Always use with statements (context managers) for file operations. This guarantees the file is closed even if an exception is raised.

# Good
with open(filename, 'r') as f:
    data = f.read()

# Bad — file may not be closed on exception
f = open(filename, 'r')
data = f.read()
f.close()

subprocess — Avoid shell=True

Do not pass shell=True to subprocess functions unless strictly necessary. Use a list of arguments instead.

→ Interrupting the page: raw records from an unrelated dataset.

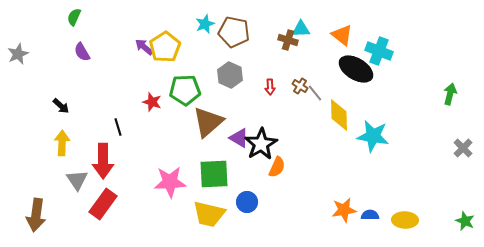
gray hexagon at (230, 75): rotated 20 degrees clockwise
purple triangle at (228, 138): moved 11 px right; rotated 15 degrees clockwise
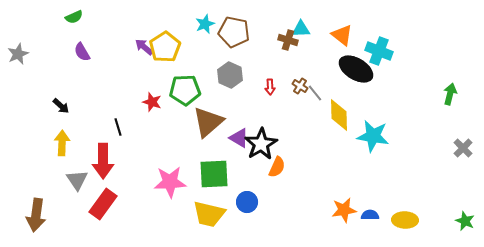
green semicircle at (74, 17): rotated 138 degrees counterclockwise
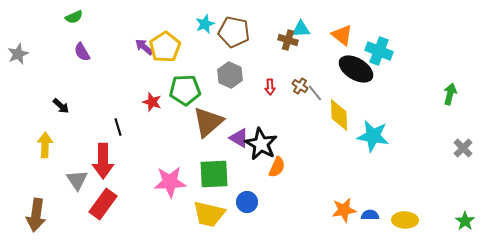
yellow arrow at (62, 143): moved 17 px left, 2 px down
black star at (261, 144): rotated 12 degrees counterclockwise
green star at (465, 221): rotated 12 degrees clockwise
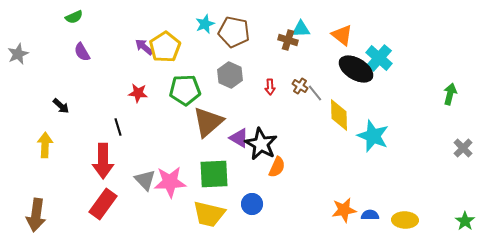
cyan cross at (379, 51): moved 7 px down; rotated 20 degrees clockwise
red star at (152, 102): moved 14 px left, 9 px up; rotated 12 degrees counterclockwise
cyan star at (373, 136): rotated 12 degrees clockwise
gray triangle at (77, 180): moved 68 px right; rotated 10 degrees counterclockwise
blue circle at (247, 202): moved 5 px right, 2 px down
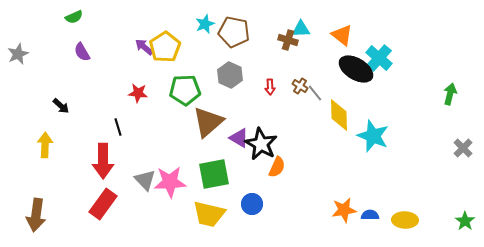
green square at (214, 174): rotated 8 degrees counterclockwise
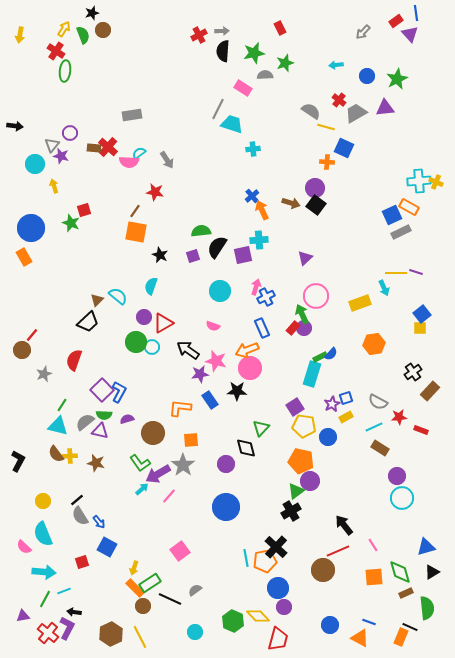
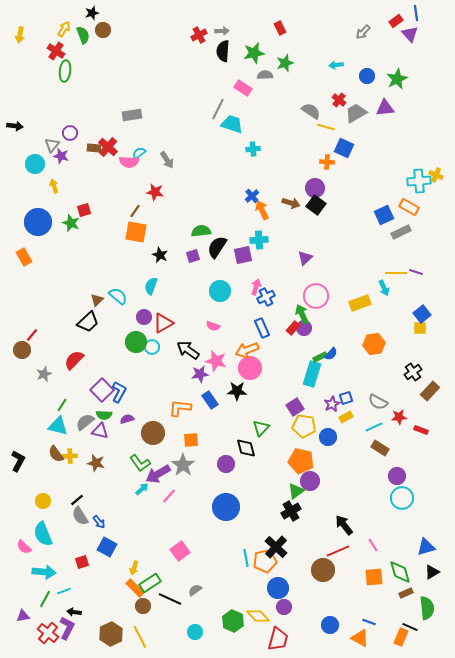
yellow cross at (436, 182): moved 7 px up
blue square at (392, 215): moved 8 px left
blue circle at (31, 228): moved 7 px right, 6 px up
red semicircle at (74, 360): rotated 25 degrees clockwise
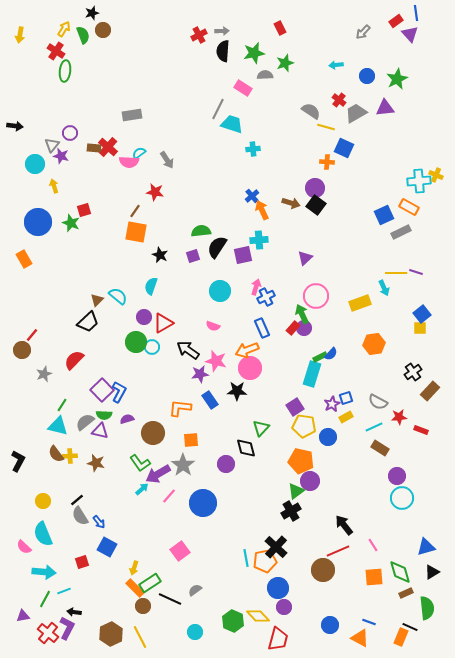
orange rectangle at (24, 257): moved 2 px down
blue circle at (226, 507): moved 23 px left, 4 px up
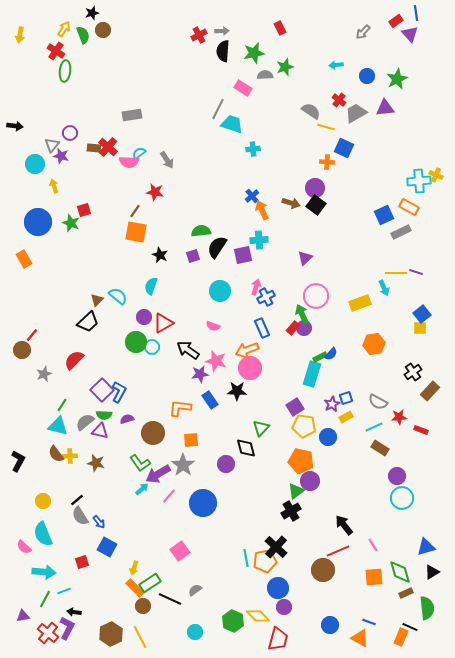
green star at (285, 63): moved 4 px down
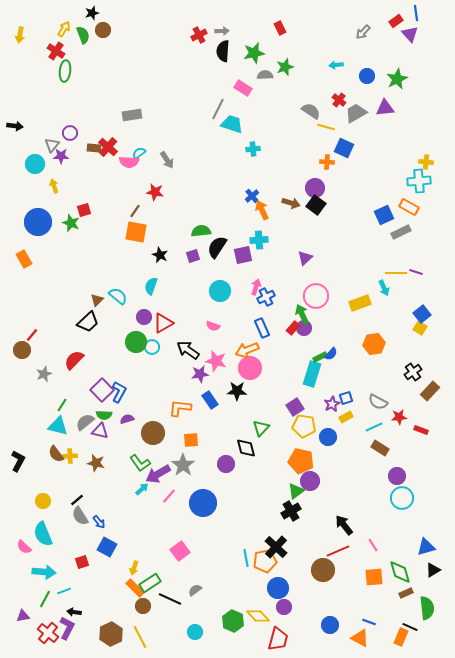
purple star at (61, 156): rotated 14 degrees counterclockwise
yellow cross at (436, 175): moved 10 px left, 13 px up; rotated 16 degrees counterclockwise
yellow square at (420, 328): rotated 32 degrees clockwise
black triangle at (432, 572): moved 1 px right, 2 px up
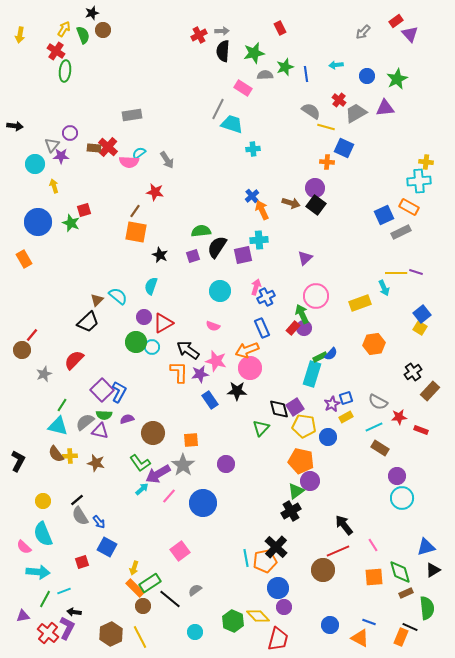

For output redirection (which requires a shell when using >), pass stdout=open(output_file, 'w') to subprocess directly.

# Good
with open(output_file, 'w') as out:
    subprocess.call([script, arg1, arg2], stdout=out, stderr=log)

# Bad — shell injection risk, path-escaping burden
cmd = script + " " + arg1 + " > " + output_file
subprocess.call(cmd, shell=True)

sys.exit() vs exit()

Use sys.exit() in scripts. exit() is intended for the interactive interpreter and is not guaranteed to be available in all environments.

import sys
sys.exit(1)   # Good
exit(1)       # Bad

String Formatting

Prefer f-strings for new code (Python 3.6+). Avoid %-formatting in new code.

# Good
print(f"ERROR: No input.yaml in {srcpath}")

# Acceptable for existing code
print("ERROR: No input.yaml in {}".format(srcpath))

# Avoid in new code
print("ERROR: No input.yaml in %s" % srcpath)

Imports

One import per line. Order: standard library → third-party → local. Separate each group with a blank line.

import os
import sys

import yaml

from config import llvm_paths

yaml.safe_load()

Always use yaml.safe_load(). Never use yaml.load() without an explicit Loader argument — it executes arbitrary Python and is a security risk.